51. Andolsun biz İbrahim'e daha önce rüşdünü vermiştik. Biz onu iyi tanırdık.
Tefsirlerde, ayetteki “rüşd” kelimesinin peygamberlik anlamına, yahut Hz. İbrahim’in risaletten önce de sahip olduğu hidayet ve doğruluk manasına geldiği belirtilmiştir.
52. O, babasına ve kavmine: Şu karşısına geçip tapmakta olduğunuz heykeller de ne oluyor? demişti.
53. Dediler ki: Biz, babalarımızı bunlara tapar kimseler bulduk.
54. Doğrusu, siz de, babalarınız da açık bir sapıklık içindesiniz, dedi.

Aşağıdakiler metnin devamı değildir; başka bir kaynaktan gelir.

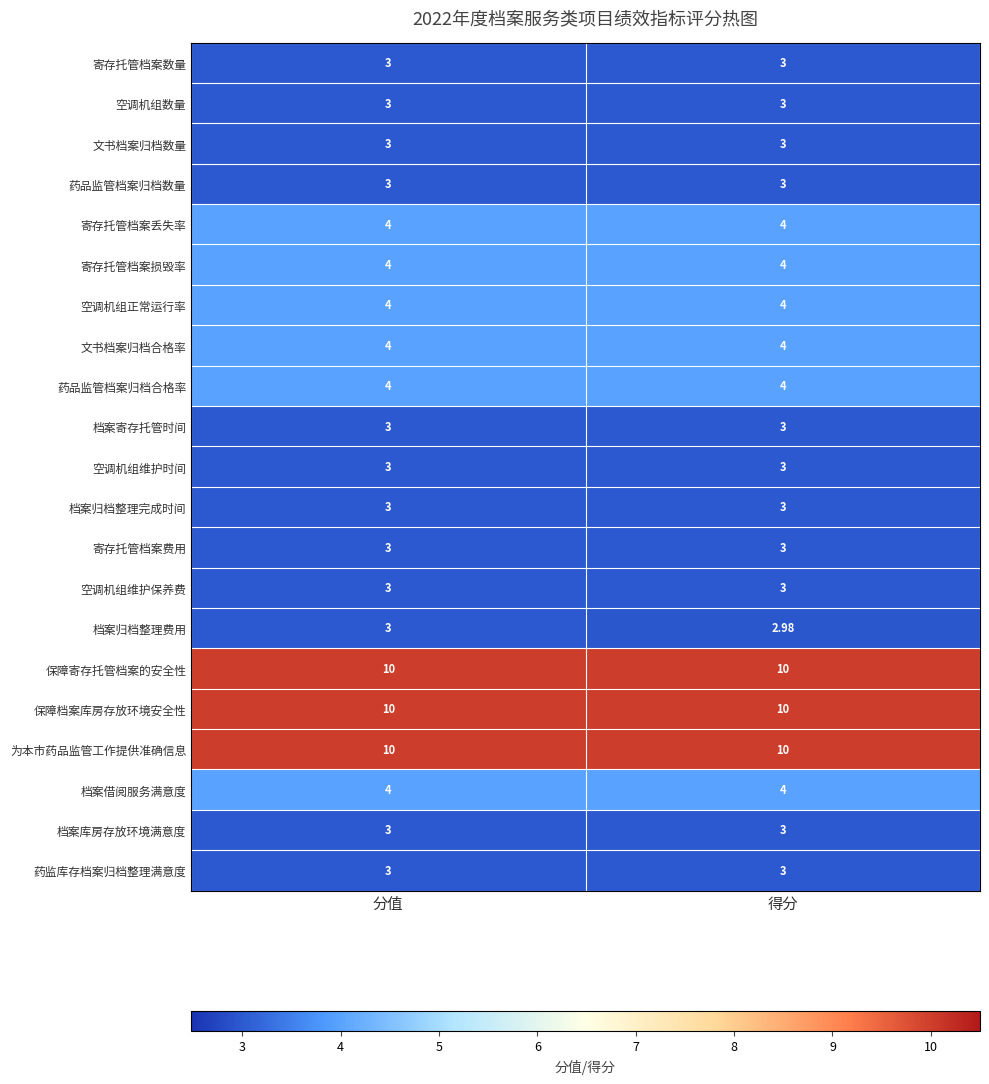

Which series changed the most between 分值 and 得分?

档案归档整理费用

55. Dediler ki: Bize gerçeği mi getirdin, yoksa sen oyunbazlardan biri misin?
56. Hayır, dedi, sizin Rabbiniz, yarattığı göklerin ve yerin de Rabbidir ve ben buna şahitlik edenlerdenim.
57. Allah'a yemin ederim ki, siz ayrılıp gittikten sonra putlarınıza bir oyun oynayacağım!
Hz.İbrahim’in bu sözü gizli olarak söylediği ve kendisini sadece bir kişinin duyduğu rivayeti de vardır.
58. Sonunda İbrahim onları paramparça etti. Yalnız onların büyüğünü bıraktı; belki ona müracaat ederler diye.
Tefsirlerde nakledildiğine göre Hz.İbrahim, putları kırdıktan sonra baltayı, sağlam bıraktığı büyük putun boynuna asmıştı. Bir bayram şenliğine giden halk, dönüşte putların kırılmış olduğunu gördüler.
59. Bunu tanrılarımıza kim yaptı? Muhakkak o, zalimlerden biridir, dediler.
60. (Bir kısmı

Bunları diline dolayan bir genç duyduk; kendisine İbrahim denilirmiş, dediler.